■ Task goal
Leave the pictures in the listing below aside and reproduce exactly the lines starting with the one with "tilt_deg: -4.5" and going on through the one with "f_number: 3.2", both ends included.

■ Data for processing
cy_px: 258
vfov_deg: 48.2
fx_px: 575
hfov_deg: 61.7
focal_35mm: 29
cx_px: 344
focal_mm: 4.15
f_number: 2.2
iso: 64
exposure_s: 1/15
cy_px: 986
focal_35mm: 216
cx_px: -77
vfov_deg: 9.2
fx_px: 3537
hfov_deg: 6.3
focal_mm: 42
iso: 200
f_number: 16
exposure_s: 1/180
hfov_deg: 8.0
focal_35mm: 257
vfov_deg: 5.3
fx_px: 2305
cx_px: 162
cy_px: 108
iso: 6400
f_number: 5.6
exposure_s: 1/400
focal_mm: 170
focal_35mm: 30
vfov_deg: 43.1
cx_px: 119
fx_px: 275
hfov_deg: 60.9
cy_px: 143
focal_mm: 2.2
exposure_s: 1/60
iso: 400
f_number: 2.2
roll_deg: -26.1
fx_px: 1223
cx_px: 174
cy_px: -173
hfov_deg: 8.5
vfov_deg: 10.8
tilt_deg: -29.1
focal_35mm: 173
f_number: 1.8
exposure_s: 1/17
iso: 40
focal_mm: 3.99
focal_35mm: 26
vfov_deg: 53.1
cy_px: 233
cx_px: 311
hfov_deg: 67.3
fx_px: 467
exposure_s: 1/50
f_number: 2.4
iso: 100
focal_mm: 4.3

* * *

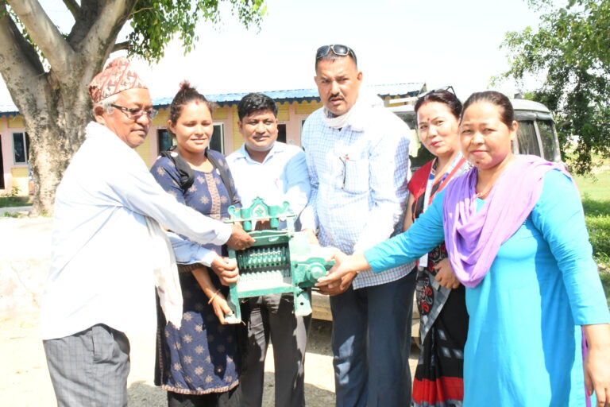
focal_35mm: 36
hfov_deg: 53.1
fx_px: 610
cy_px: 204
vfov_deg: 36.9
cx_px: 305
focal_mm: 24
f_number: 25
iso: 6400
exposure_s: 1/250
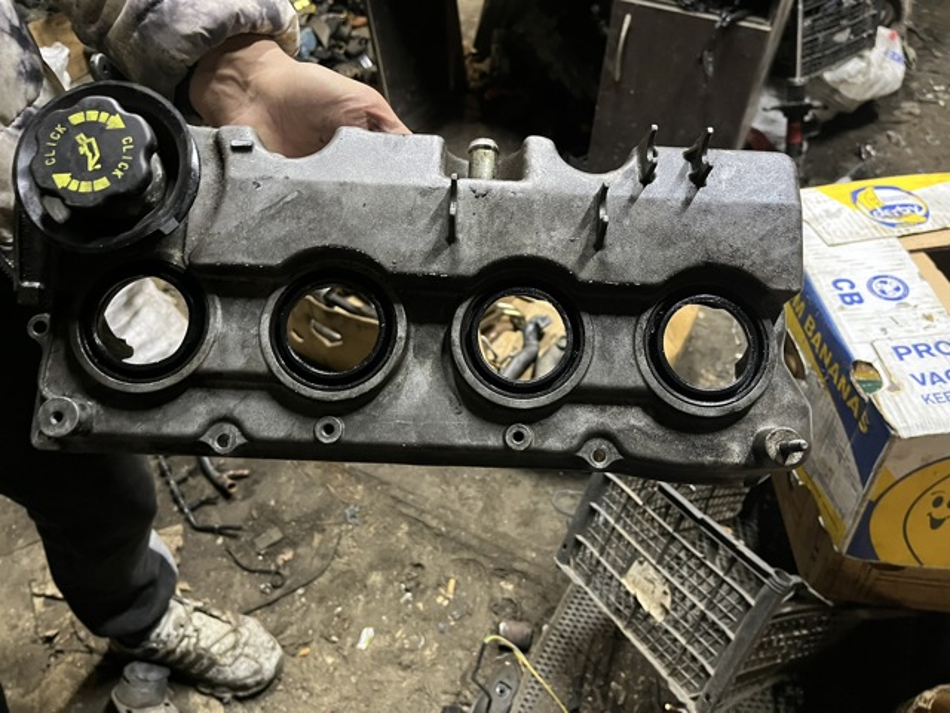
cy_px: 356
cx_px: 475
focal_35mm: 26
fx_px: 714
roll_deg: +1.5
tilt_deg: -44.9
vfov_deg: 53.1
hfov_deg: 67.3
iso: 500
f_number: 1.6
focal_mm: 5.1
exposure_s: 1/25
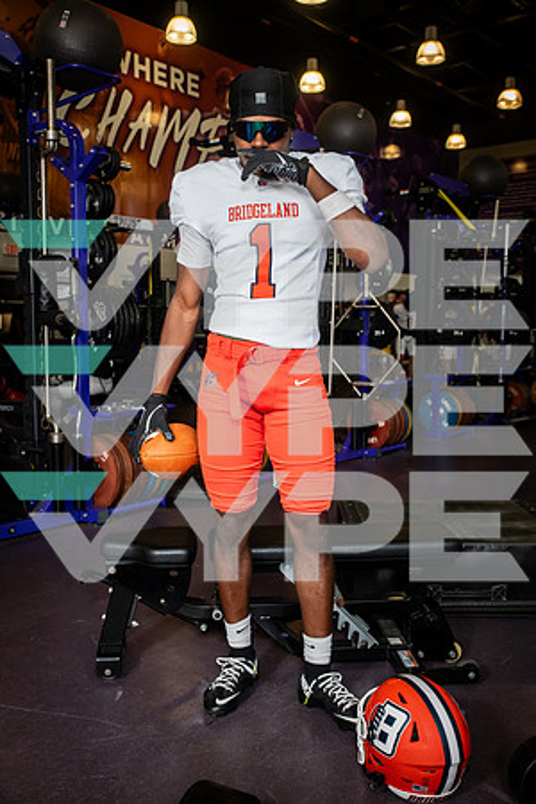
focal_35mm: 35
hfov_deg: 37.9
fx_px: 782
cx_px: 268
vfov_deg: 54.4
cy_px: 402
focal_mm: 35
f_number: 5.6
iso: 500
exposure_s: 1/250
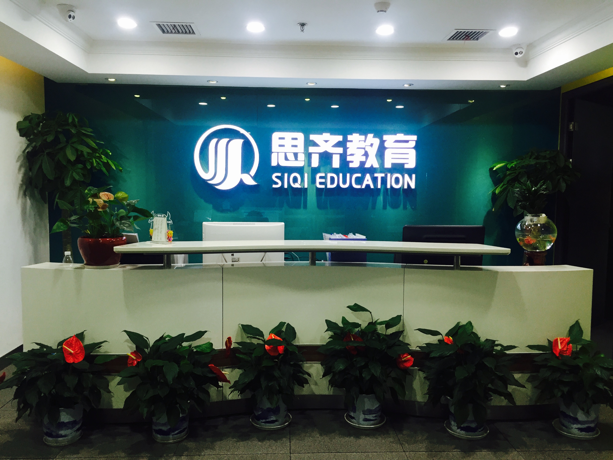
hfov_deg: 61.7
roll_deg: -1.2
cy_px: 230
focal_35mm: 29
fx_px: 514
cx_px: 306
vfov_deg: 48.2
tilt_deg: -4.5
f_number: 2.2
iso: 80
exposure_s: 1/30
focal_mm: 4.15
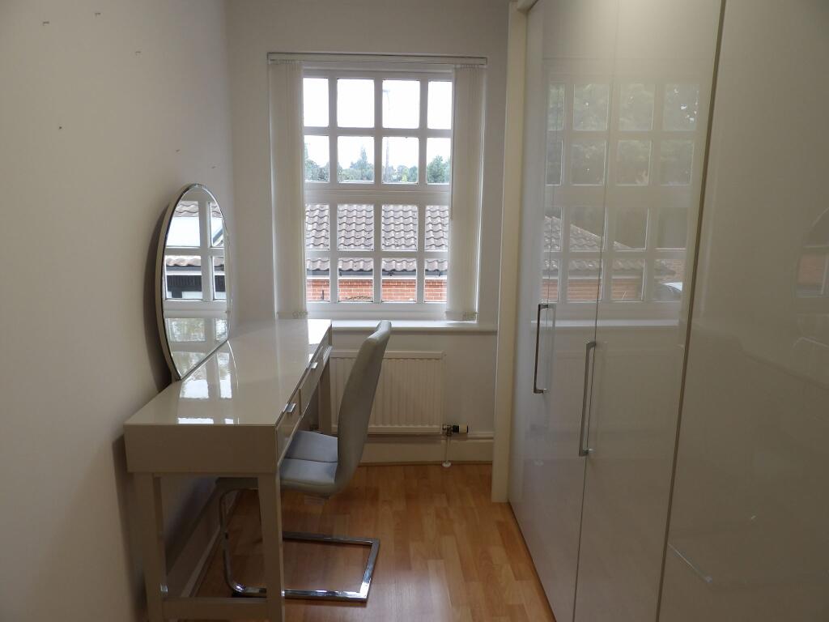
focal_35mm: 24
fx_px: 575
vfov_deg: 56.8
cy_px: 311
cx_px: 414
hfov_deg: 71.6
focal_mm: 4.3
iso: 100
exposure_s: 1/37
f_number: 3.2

---

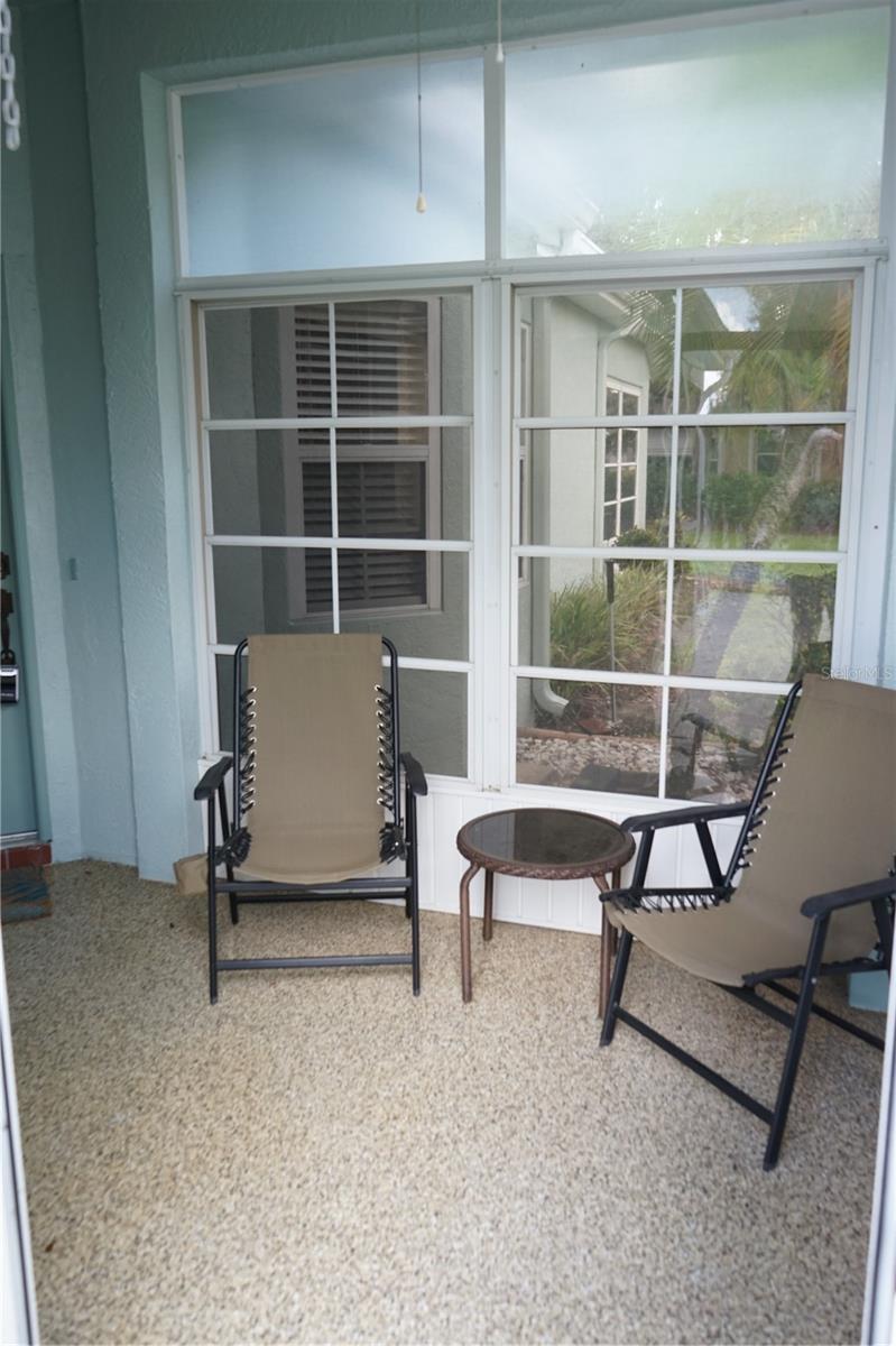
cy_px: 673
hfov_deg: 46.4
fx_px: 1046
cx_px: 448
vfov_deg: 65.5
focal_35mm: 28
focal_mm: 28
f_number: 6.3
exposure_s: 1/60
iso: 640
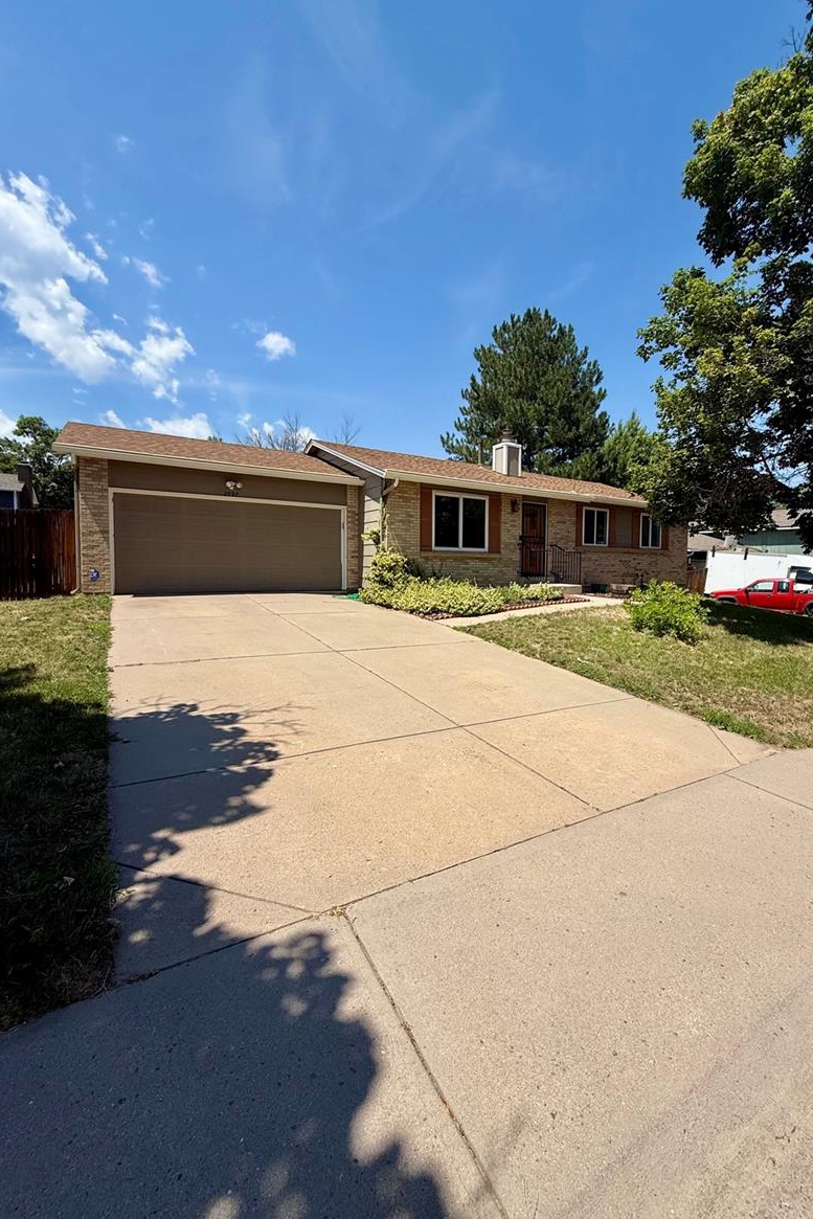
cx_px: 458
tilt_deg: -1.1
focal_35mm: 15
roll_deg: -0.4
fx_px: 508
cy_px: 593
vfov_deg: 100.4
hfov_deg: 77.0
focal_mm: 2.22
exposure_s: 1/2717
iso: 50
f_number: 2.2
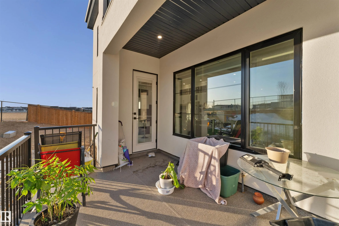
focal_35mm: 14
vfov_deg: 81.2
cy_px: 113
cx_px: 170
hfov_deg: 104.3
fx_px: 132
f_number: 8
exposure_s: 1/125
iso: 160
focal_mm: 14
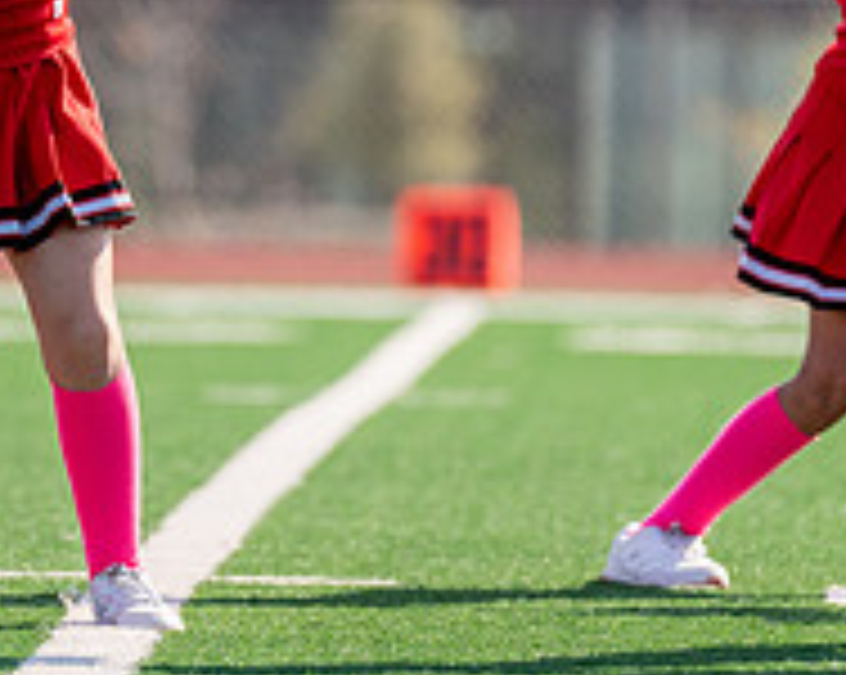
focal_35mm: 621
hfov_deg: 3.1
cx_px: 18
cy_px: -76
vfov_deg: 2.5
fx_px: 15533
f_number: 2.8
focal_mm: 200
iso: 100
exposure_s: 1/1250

■ Result
tilt_deg: -4.5
f_number: 2.2
iso: 80
exposure_s: 1/30
focal_mm: 4.15
focal_35mm: 24
fx_px: 575
vfov_deg: 56.8
cy_px: 311
cx_px: 414
hfov_deg: 71.6
focal_mm: 4.3
iso: 100
exposure_s: 1/37
f_number: 3.2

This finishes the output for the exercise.